96 platanes, ces arbres élevés au feuillage épais dont l'écorce lisse se détache par plaque irrégulière. C'est beau, un platane.

Il a fallu que des individus, une vingtaine, armés de tronçonneuses coupent 96 platanes bordant la route départementale 934 dans les Hautes-Pyrénées.

Comment peut-on couper un arbre et s'en aller dormir en paix se demande l'homme naïvement ? Couper un arbre, c'est moche.

L'homme armé d'une tronçonneuse est un loup pour le platane.

Oh, bien sûr, il y a les guerres d'Irlande et les peuplades sans musiques et le TPI de La Haye. Bien sûr, il y a tout ça, mais quand même.

Et puis personne ne parle jamais des platanes...

Le plus injuste, et l'homme y vient enfin, est la raison pour laquelle ces platanes ont dû subir les derniers outrages de ces 20 imbéciles.

La motivation de ces vingt énergumènes est qu'un de leur camarade motard de 21 ans est entré en collision avec un de ces platanes et en est mort.

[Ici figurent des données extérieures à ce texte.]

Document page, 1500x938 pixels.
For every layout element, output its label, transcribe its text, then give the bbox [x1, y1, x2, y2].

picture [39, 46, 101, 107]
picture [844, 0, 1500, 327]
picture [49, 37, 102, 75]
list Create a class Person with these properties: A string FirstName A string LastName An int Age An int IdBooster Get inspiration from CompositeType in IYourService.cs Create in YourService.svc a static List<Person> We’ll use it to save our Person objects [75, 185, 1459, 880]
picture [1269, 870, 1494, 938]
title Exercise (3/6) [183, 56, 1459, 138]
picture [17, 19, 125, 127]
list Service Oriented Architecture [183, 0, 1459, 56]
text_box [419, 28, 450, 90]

L'homme n'a, a priori, rien contre les motards et mourir à 21 ans, même dans les Hautes-Pyrénées, n'a pas de quoi faire rire. En vérité, c'est bien triste.

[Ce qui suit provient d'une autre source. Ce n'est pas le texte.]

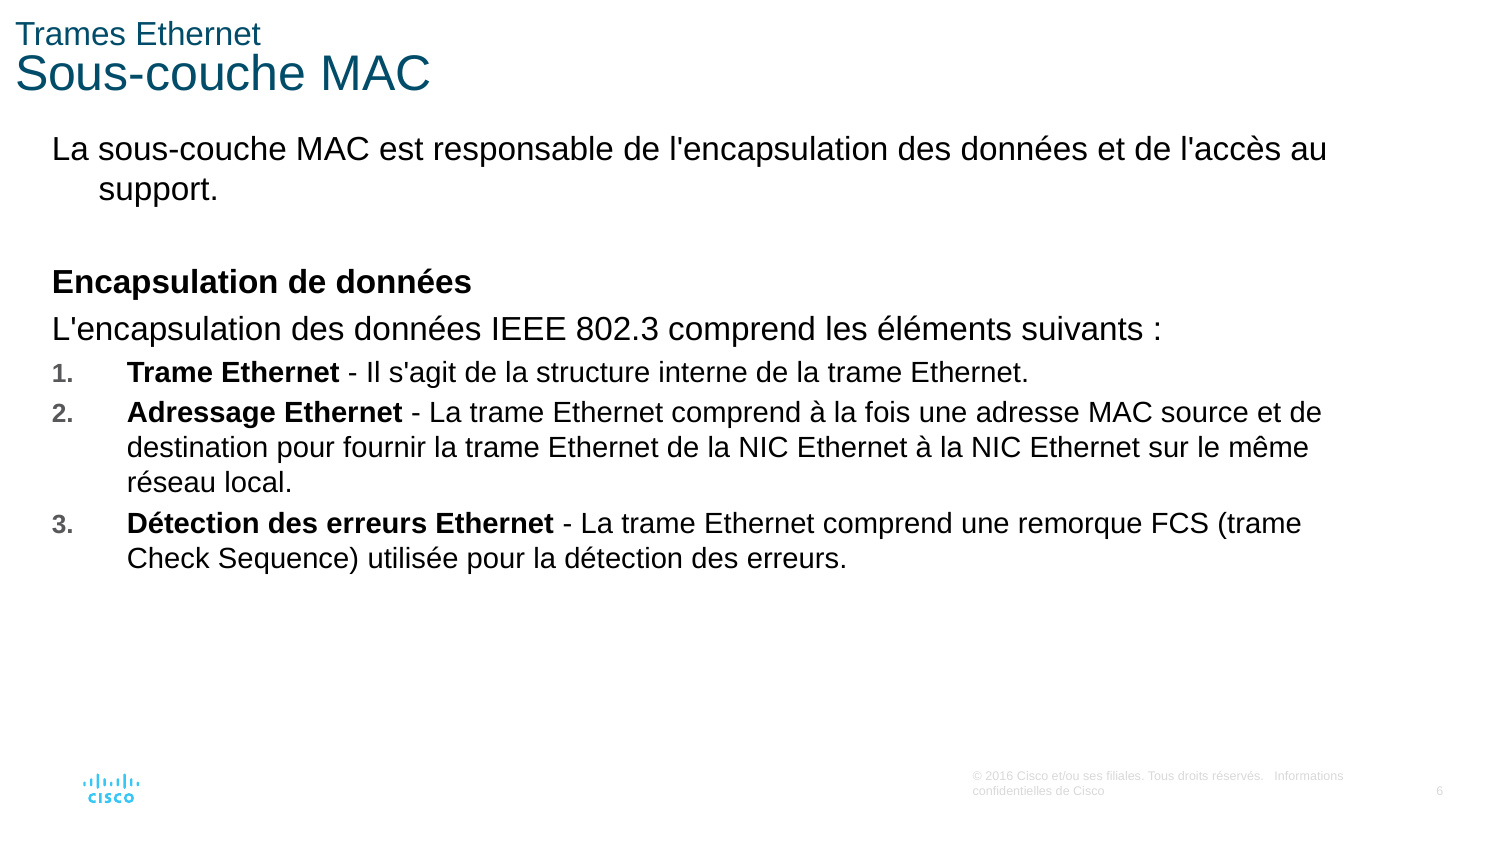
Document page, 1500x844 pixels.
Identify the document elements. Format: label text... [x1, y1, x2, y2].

title Trames Ethernet Sous-couche MAC [0, 0, 1369, 121]
list La sous-couche MAC est responsable de l'encapsulation des données et de l'accès au support. Encapsulation de données L'encapsulation des données IEEE 802.3 comprend les éléments suivants : Trame Ethernet - Il s'agit de la structure interne de la trame Ethernet. Adressage Ethernet - La trame Ethernet comprend à la fois une adresse MAC source et de destination pour fournir la trame Ethernet de la NIC Ethernet à la NIC Ethernet sur le même réseau local. Détection des erreurs Ethernet - La trame Ethernet comprend une remorque FCS (trame Check Sequence) utilisée pour la détection des erreurs. [36, 120, 1396, 726]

Mais de là à en conclure que ce sont les platanes qui sont en tort et leur appliquer la peine capitale à coup de tronçonneuse, il y a une différence que tout le monde ne semble donc pas faire.

Ainsi, ce n'est donc plus de la faute du motard qui va trop vite, ni le fabricant de motos ou de voitures qui met en vente des engins capables d'atteindre des vitesses de 300 km/h (c'est juste la vitesse du TGV, rien de déraisonnable....), le coupable, mesdames, messieurs, les jurés, c'est le platane. L'impassible, l'immobile platane qui est resté là, sans rien faire en plus, non-assistance à motard en danger.

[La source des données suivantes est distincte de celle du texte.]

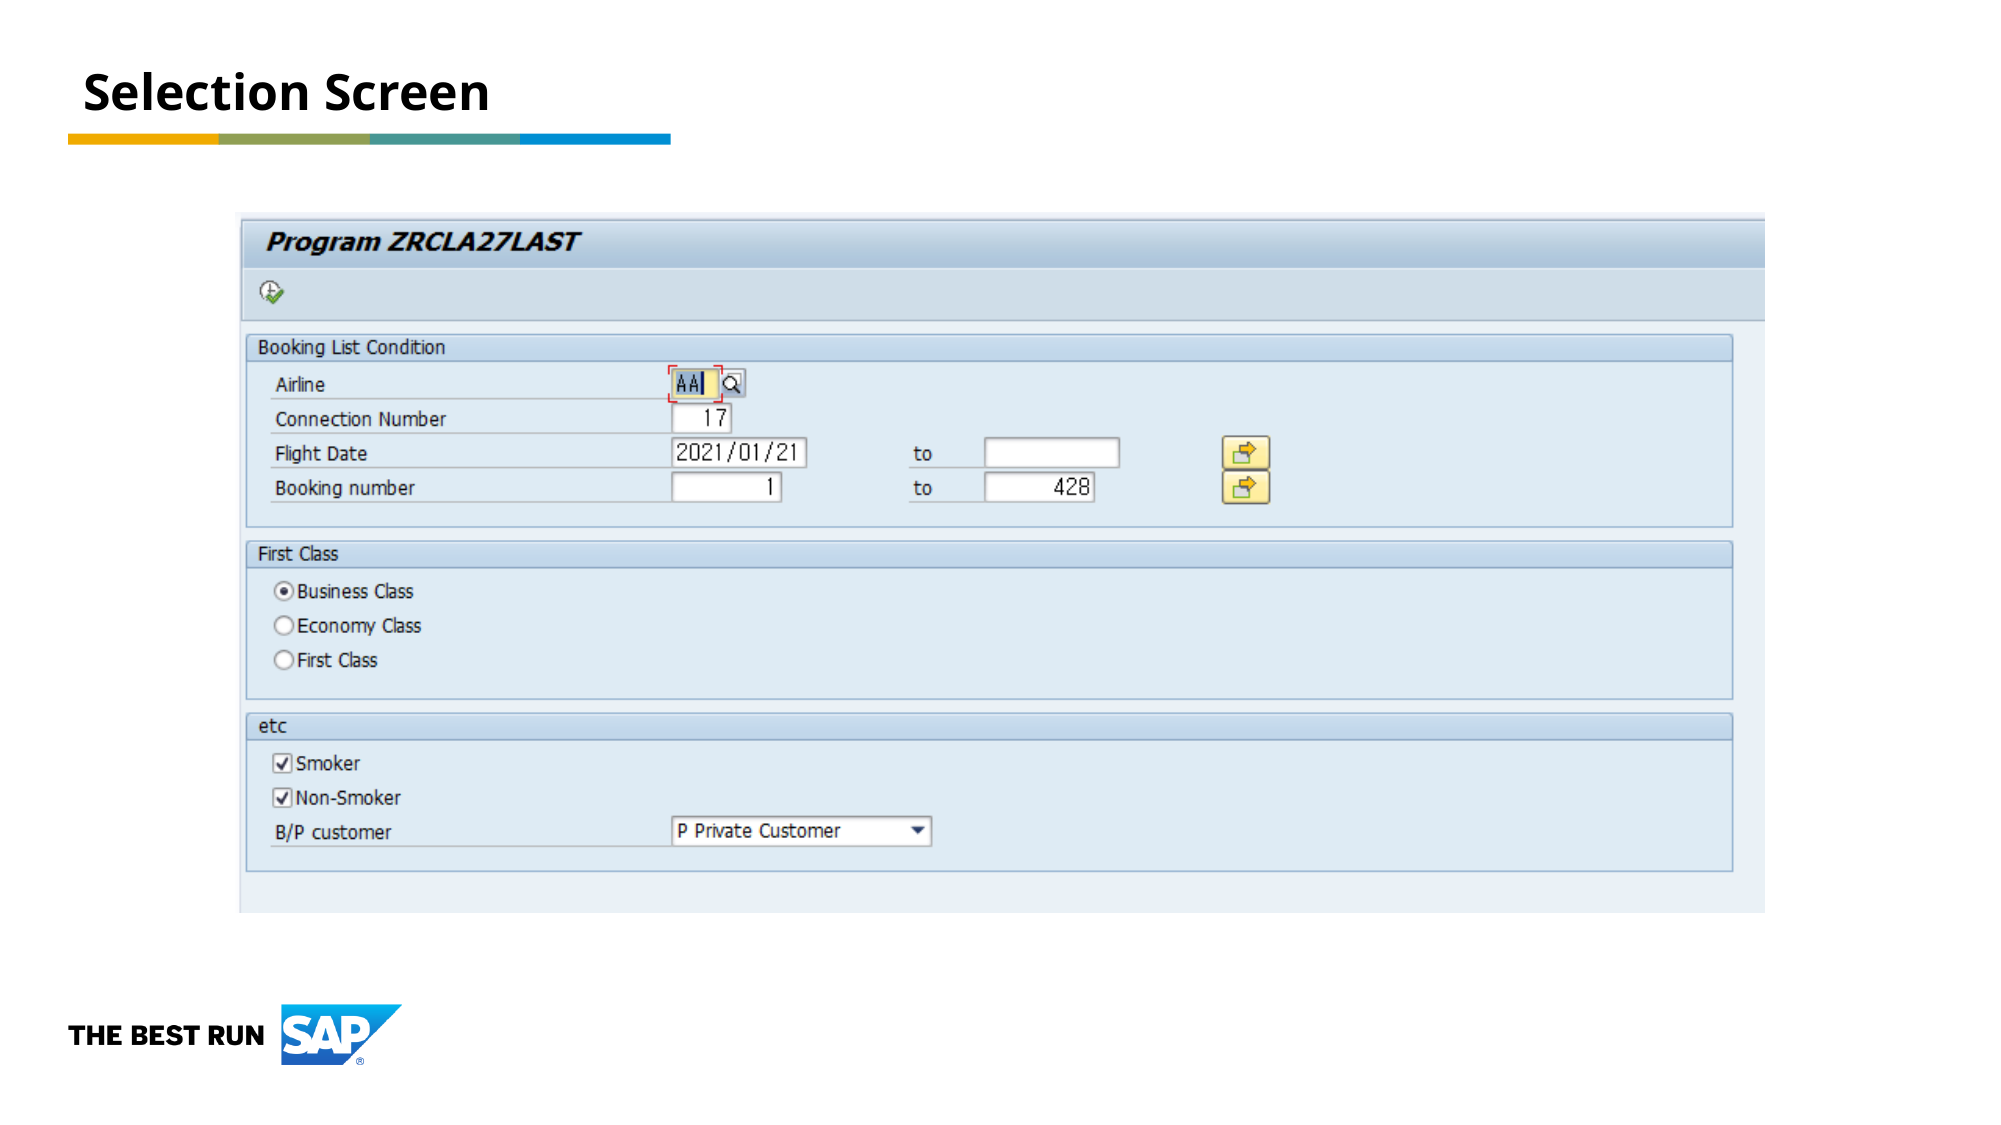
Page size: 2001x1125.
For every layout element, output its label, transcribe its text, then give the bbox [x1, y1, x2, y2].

Cela promet. Méfiance, gravillons, pluie, et maisons de coin de rue... Et la prochaine fois qu'une voiture rentre dans un mur, on rase la ville ?

Absurde que tout cela. À quand la peine de mort pour les piétons qui traverse dans les clous au feu rouge, ces provocateurs ?

La mort n'est pas juste, cela se saurait, et prendre la vie d'un jeune homme de 21 ans est intolérable. Tellement intolérable qu'il faut bien un coupable. Mais se retourner contre un platane est d'une bêtise incommensurable.

L'homme est quelquefois désemparé, toujours étonné par les exactions de ses semblables. Demain ou dans deux jours, il lira qu'ici et là, on replante des arbres, pour lutter contre l'effet de serre, pour empêcher les inondations trop violentes, ralentir l'érosion du terrain, ou plus simplement, plus souvent pour avoir des arbres, de nouveau, tout simplement. Cela doit faire une belle jambe (une belle jambe de bois, on ne suit pas au fond...) à nos platanes, se dit l'homme.

L'homme, en touchant du bois, souhaite que ce genre d'incidents n'arrive plus désormais, ni aux jeunes hommes, ni aux platanes.

L'homme s'endormira en rêvant à un monde où l'on passerait en jugement pour avoir coupé un arbre avec amende à la clé. Il y ferait bon vivre.

Espérer en un tel monde peut-être une bonne raison de se lever le matin.